Sutton fundo Oak Lab junto a Khurram Javed. Ambos venian de trabajar en Keen Technologies, la empresa de IA de John Carmack (el legendario programador detras de Doom y Quake). El nombre no es casual: Oak Lab hereda de Keen la apuesta por el aprendizaje por refuerzo y la conviccion de que un agente debe aprender de la experiencia mientras opera, no entrenarse una unica vez sobre conjuntos de datos congelados.

¿Que critica Sutton del deep learning actual?

El diagnostico de Sutton es directo. Segun el, los metodos actuales de aprendizaje profundo son "debiles e ineficientes" y no necesitan "mas ajustes, sino ideas fundamentalmente nuevas y una reelaboracion a fondo antes de que puedan servir como base solida para alcanzar las metas mas ambiciosas de la IA".

Sus declaraciones recientes anticipan hacia donde apunta. En junio argumento que la IA generativa es buena imitando, pero incapaz de evaluar sus propias salidas, lo que la vuelve incapaz de descubrimiento genuino. La distincion es clave: imitar el corpus de entrenamiento no es lo mismo que evaluar si una idea nueva funciona en el mundo.

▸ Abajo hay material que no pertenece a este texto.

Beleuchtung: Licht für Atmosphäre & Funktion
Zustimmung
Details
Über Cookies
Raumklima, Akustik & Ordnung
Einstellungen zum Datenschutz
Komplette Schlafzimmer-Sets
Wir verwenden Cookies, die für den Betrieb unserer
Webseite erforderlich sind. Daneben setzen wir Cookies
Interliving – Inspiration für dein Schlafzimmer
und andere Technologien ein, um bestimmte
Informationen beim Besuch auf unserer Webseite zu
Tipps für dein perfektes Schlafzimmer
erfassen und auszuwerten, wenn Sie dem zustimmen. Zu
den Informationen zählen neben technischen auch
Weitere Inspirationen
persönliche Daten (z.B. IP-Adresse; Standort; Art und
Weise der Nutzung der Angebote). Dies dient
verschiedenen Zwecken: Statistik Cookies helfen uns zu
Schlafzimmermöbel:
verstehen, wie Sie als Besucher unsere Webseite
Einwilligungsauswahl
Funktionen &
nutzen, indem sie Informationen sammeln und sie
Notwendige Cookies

¿Que quiere construir Oak Lab?

Sutton quiere agentes que aprendan de forma continua desde su entorno, que construyan modelos internos del mundo y que manejen por si mismos la variacion, la evaluacion y la seleccion de sus propias conductas. Es la vieja tradicion del aprendizaje por refuerzo llevada al extremo: sistemas que mejoran mientras actuan, no modelos que se entrenan y luego se congelan.

La meta de largo plazo que menciona es deliberadamente provocadora: un agente con "un billon de parametros que aprende y planifica en tiempo real con 20 watts de energia". La cifra de 20 watts no es arbitraria: es aproximadamente el presupuesto energetico del cerebro humano, un guino a que la eficiencia biologica sigue siendo el punto de referencia que la IA no logra igualar. Para dimensionarlo: los centros de datos que entrenan los modelos frontera de hoy consumen megawatts, seis ordenes de magnitud por encima de esa meta.

Sutton comparte con Andrew Barto el Premio Turing 2024 por sentar las bases conceptuales y algoritmicas del aprendizaje por refuerzo, el mismo campo que despues alimento hitos como AlphaGo. Su ensayo de 2019 "The Bitter Lesson" ("La leccion amarga") ya defendia una idea que ahora lleva a Oak Lab: los metodos que escalan con computo y aprendizaje terminan ganandole a los sistemas cargados de conocimiento humano hecho a mano.